After unmounting I went to Dashboard and it got remounted automatically like this:

/dev/mapper/pve-root on /var/lib/longhorn-setting type ext4 (ro,relatime,errors=remount-ro)
omv:/backup/longhorn on /var/lib/longhorn-backupstore-mounts/omv/backup/longhorn type nfs4 (rw,relatime,vers=4.2,rsize=1048576,wsize=1048576,namlen=255,acregmin=1,acregmax=1,acdirmin=1,acdirmax=1,hard,proto=tcp,timeo=600,retrans=2,sec=sys,clientaddr=10.42.1.61,local_lock=none,addr=192.168.1.230)

Unfortunatelly gooing int backup tab still shows the same error. It’s also visible in manager’s logs:

time="2021-10-15T05:59:34Z" level=error msg="Error listing backup volumes from backup target" controller=longhorn-backup-target cred= error="error listing backup volume names: Failed to execute: /var/lib/longhorn/engine-binaries/longhornio-longhorn-engine-v1.2.2/longhorn [backup ls --volume-only nfs://omv:/backup/longhorn], output Failed to execute: ls [-1 /var/lib/longhorn-backupstore-mounts/omv/backup/longhorn/backupstore/volumes], output ls: cannot access '/var/lib/longhorn-backupstore-mounts/omv/backup/longhorn/backupstore/volumes': Permission denied\n, error exit status 2\n, stderr, time=\"2021-10-15T05:59:34Z\" level=warning msg=\"failed to list first level dirs for path: backupstore/volumes reason: Failed to execute: ls [-1 /var/lib/longhorn-backupstore-mounts/omv/backup/longhorn/backupstore/volumes], output ls: cannot access '/var/lib/longhorn-backupstore-mounts/omv/backup/longhorn/backupstore/volumes': Permission denied\\n, error exit status 2\" pkg=backupstore\ntime=\"2021-10-15T05:59:34Z\" level=error msg=\"Failed to execute: ls [-1 /var/lib/longhorn-backupstore-mounts/omv/backup/longhorn/backupstore/volumes], output ls: cannot access '/var/lib/longhorn-backupstore-mounts/omv/backup/longhorn/backupstore/volumes': Permission denied\\n, error exit status 2\"\n, error exit status 1" interval=5m0s node=wezyr url="nfs://omv:/backup/longhorn"

Can it be somehow connected with this bug?

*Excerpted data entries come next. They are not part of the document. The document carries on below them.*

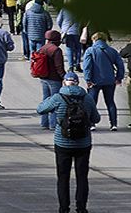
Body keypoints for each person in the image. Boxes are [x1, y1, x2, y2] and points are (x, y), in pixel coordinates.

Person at [36, 71, 101, 213]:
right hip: (83, 143)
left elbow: (40, 109)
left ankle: (64, 208)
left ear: (64, 82)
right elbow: (96, 118)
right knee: (82, 177)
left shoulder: (58, 97)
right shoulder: (87, 98)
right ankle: (81, 208)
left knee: (63, 177)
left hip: (62, 142)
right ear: (78, 83)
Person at [79, 33, 126, 130]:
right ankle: (113, 124)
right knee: (110, 102)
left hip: (94, 81)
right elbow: (120, 65)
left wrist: (88, 79)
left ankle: (92, 124)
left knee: (92, 102)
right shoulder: (112, 51)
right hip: (109, 80)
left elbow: (87, 67)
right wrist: (119, 78)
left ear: (94, 40)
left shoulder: (90, 50)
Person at [32, 30, 67, 131]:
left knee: (46, 100)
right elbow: (59, 67)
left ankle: (44, 123)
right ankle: (53, 124)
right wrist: (64, 77)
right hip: (54, 79)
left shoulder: (42, 48)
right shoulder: (56, 50)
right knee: (56, 102)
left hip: (43, 77)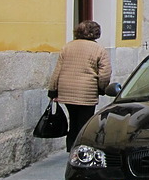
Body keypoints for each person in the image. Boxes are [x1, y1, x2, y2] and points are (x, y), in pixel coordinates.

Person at [47, 20, 112, 152]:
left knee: (73, 121)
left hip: (67, 91)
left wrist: (53, 90)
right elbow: (105, 73)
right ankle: (81, 150)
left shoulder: (68, 47)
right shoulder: (99, 49)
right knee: (85, 123)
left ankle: (71, 149)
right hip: (86, 91)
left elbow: (57, 70)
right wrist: (102, 88)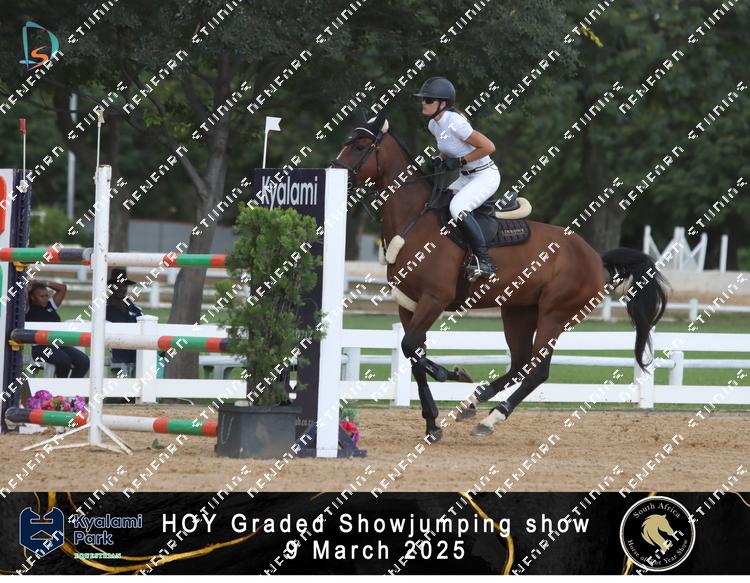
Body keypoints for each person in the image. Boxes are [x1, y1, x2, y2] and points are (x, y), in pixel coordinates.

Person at [414, 76, 501, 279]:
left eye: (428, 99)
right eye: (423, 99)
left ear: (442, 104)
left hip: (485, 175)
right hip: (466, 177)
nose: (423, 102)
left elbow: (489, 147)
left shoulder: (454, 122)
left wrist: (460, 161)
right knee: (439, 202)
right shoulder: (433, 125)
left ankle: (485, 261)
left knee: (457, 208)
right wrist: (439, 159)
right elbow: (450, 147)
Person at [26, 280, 90, 378]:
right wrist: (27, 290)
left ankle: (71, 386)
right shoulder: (27, 308)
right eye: (41, 296)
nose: (45, 298)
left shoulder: (50, 305)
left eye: (46, 296)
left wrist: (44, 283)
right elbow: (20, 301)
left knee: (84, 361)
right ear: (32, 297)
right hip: (41, 347)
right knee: (64, 361)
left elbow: (63, 288)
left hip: (59, 344)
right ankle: (60, 386)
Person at [105, 268, 143, 373]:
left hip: (137, 355)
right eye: (118, 285)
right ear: (111, 287)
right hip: (117, 355)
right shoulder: (103, 311)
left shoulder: (136, 309)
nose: (122, 288)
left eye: (125, 285)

I can’t test it, because I use Longhorn from Helm chart, and I don’t know, how to pass flag

    - --default-fstype=ext4

I’ve made this changen in Helm chart also, but doesn’t seem to work:

 values:
    persistence:
      defaultFsType: ext4

I guess the NFS server is inside the Kubernetes cluster.

  • Can you check how your NFS was deployed?
  • Was the NFS server accessible by other in-cluster Pods after the upgrade?

The bug [BUG] Longhorn 1.2.0 - wrong volume permissions inside container / broken fsGroup · Issue #2964 · longhorn/longhorn · GitHub is not related to this issue.
That bug is fixed in Longhorn v1.2.2 that is the version you are using.